Stevie Wonder : un piano électrique, une voix, un sourire
À l’orée des années soixante-dix, l’Amérique change de couleur et de rythme.
Stevie Wonder, à peine sorti de l’adolescence, s’installe derrière un mur de claviers analogiques. Les boutons du Moog tournent sous ses doigts fins, cherchant des fréquences que personne d’autre n’entend encore. Ce n’est plus de la pop, ce n’est plus seulement de la soul. C’est le son de la liberté absolue.
Dans les salons des appartements de banlieue ou au fond des garages, les vinyles de “Talking Book” tournent en boucle. On passe des heures à scruter ces pochettes ouvragées, à essayer de comprendre d’où vient cette force.
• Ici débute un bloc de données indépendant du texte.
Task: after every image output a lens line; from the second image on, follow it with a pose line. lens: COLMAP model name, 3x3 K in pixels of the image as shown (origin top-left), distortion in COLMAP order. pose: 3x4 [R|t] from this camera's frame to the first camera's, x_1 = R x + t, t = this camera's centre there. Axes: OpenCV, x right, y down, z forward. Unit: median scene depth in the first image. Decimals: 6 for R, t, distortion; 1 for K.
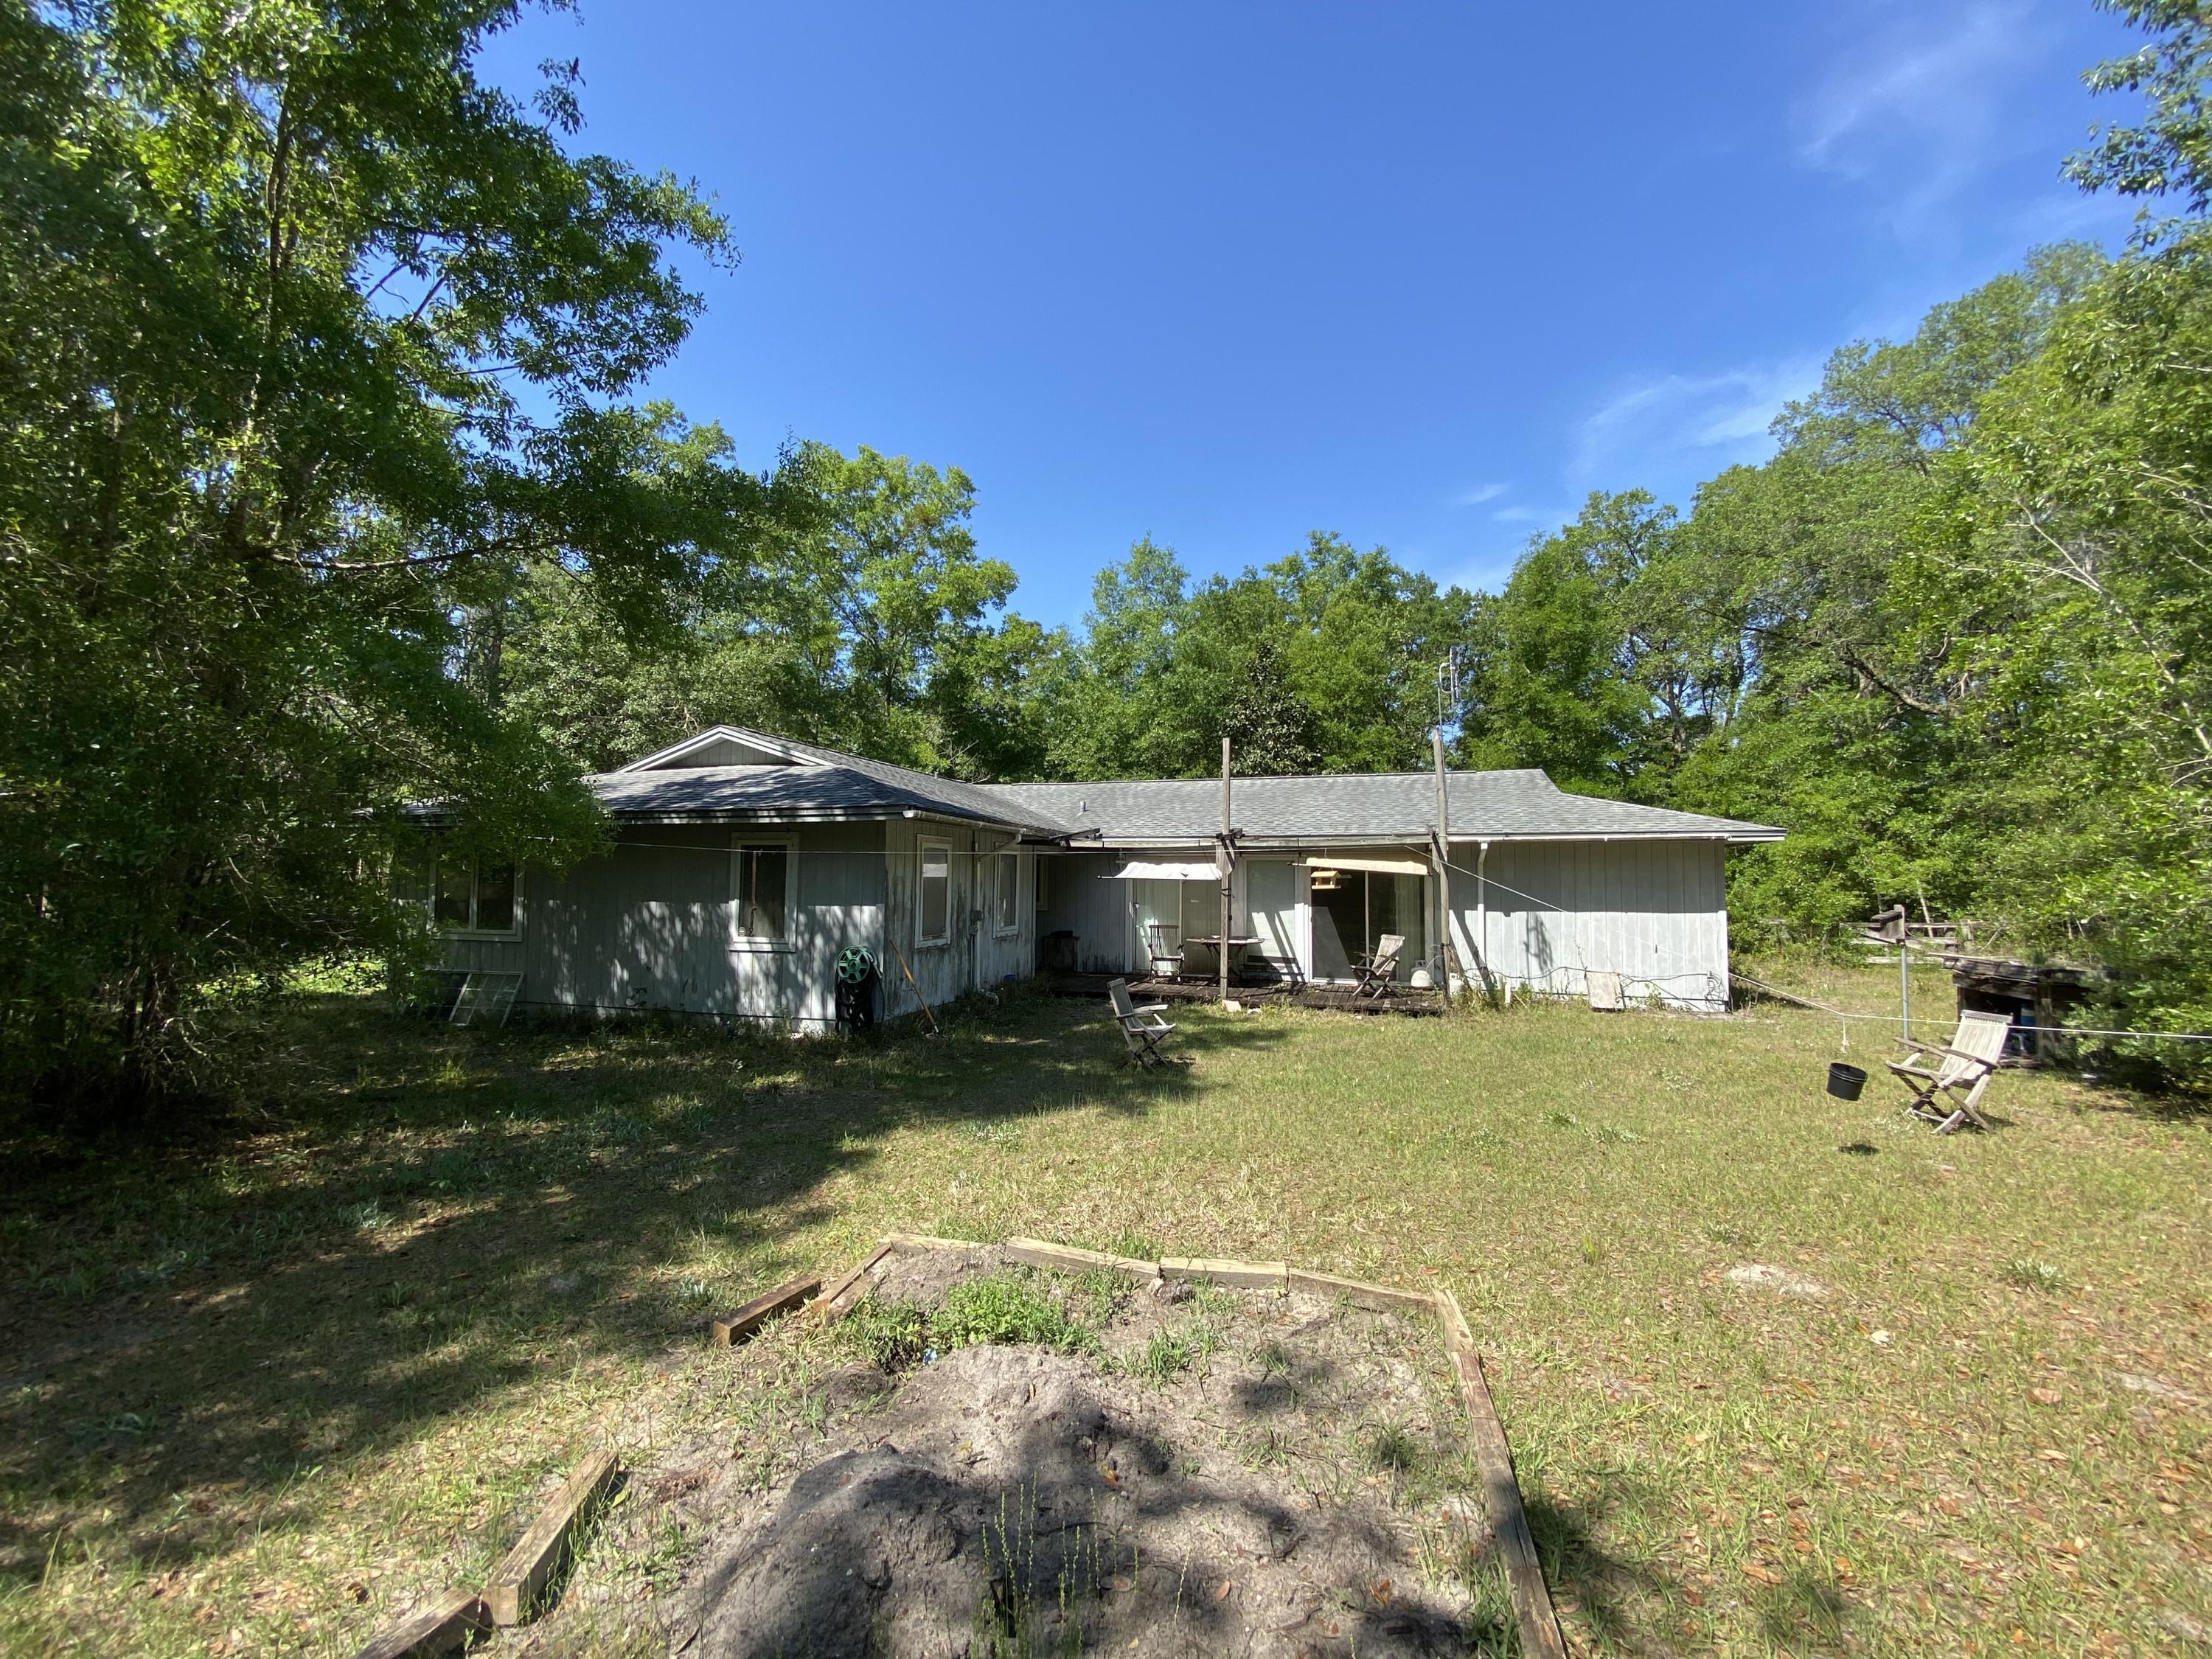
lens RADIAL K [[892.9, 0, 1103.4], [0, 892.9, 832.4], [0, 0, 1]] dist [0.004920, -0.015564]
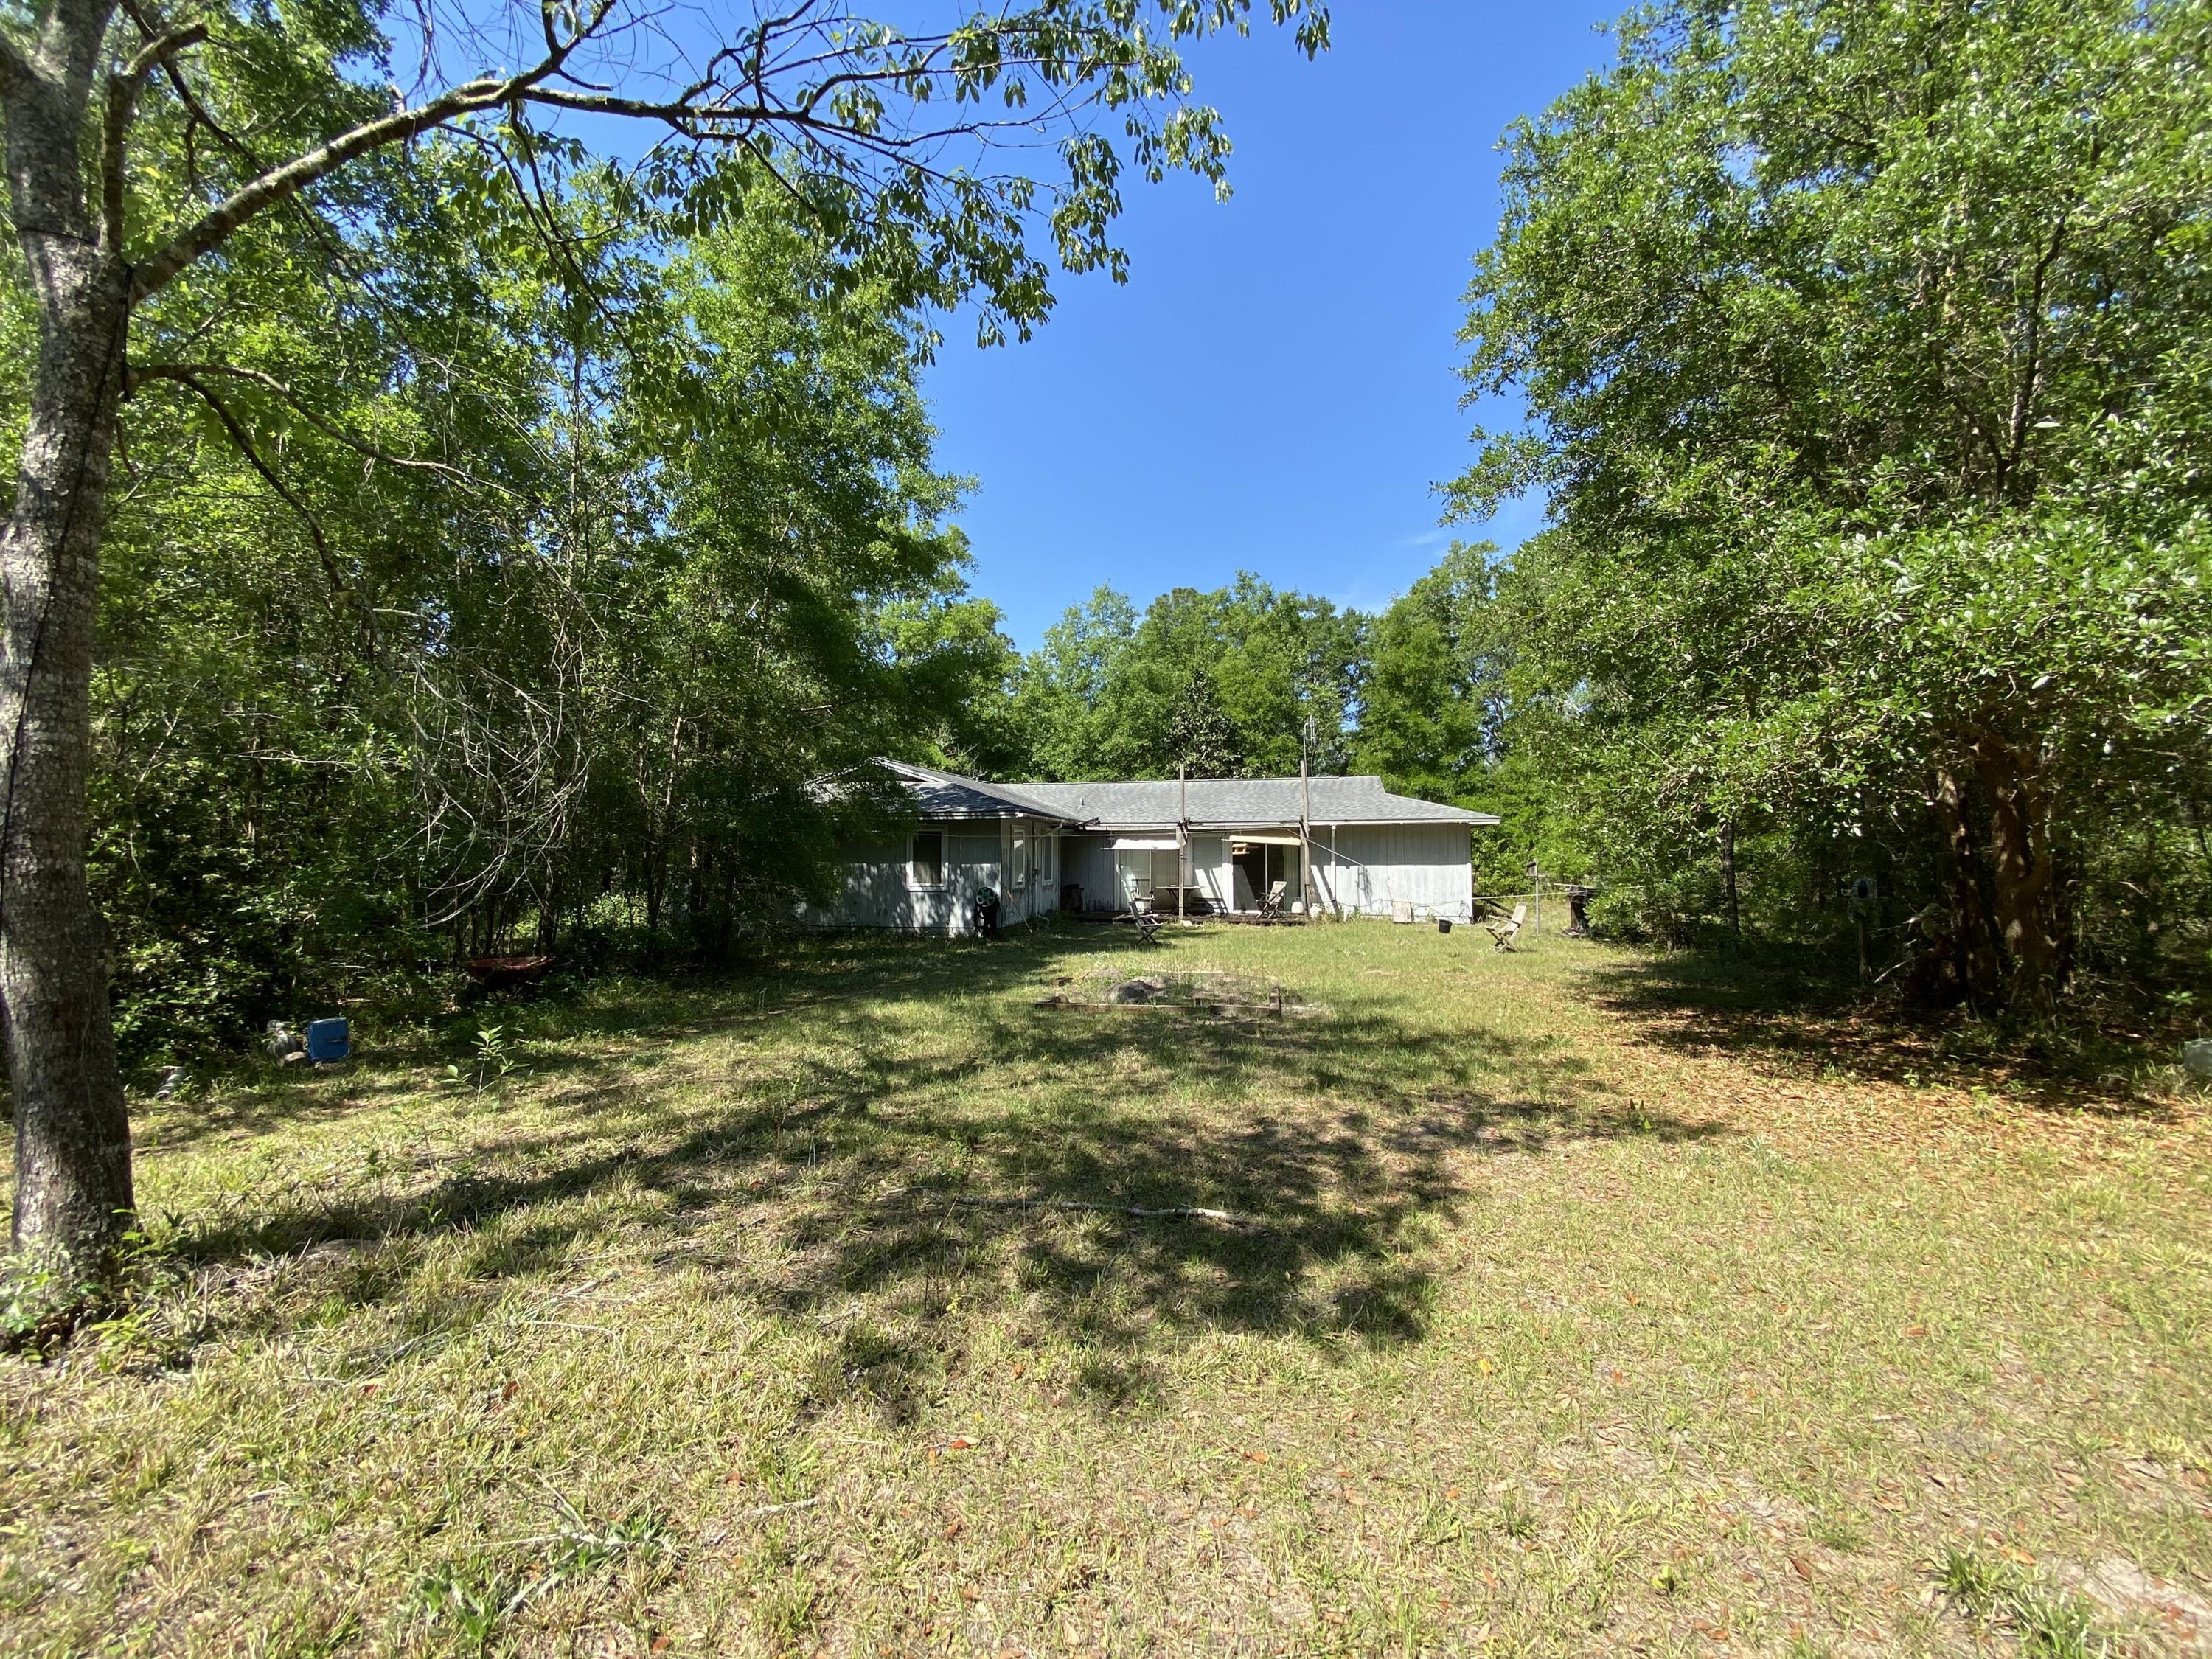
lens RADIAL K [[892.9, 0, 1103.4], [0, 892.9, 832.4], [0, 0, 1]] dist [0.004920, -0.015564]
pose [[0.996724, -0.009554, 0.080306, -0.125928], [0.007268, 0.999561, 0.028710, -0.024420], [-0.080545, -0.028032, 0.996357, -0.575371]]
Le son de sa basse de synthétiseur colle aux murs, s’infiltre sous les portes. C’est une musique physique, une pulsation qui s’installe au milieu des repas de famille et des discussions nocturnes. On n’écoute pas ces disques, on vit dedans.
La magie opère en studio. Là, il devient un artisan acharné, empilant les couches de claviers Hohner Clavinet, jouant lui-même de la batterie avec une syncope unique, presque humaine à force d’imperfections magiques. En concert, sous les projecteurs qui font briller son front baigné de sueur, il balance la tête de gauche à droite, habité. Le public retient son souffle lors des ballades suspendues, puis bascule dans une transe collective dès que la section de cuivres explose.
Il a donné à une génération entière la sensation que le monde pouvait être plus vaste, plus chaud, plus juste.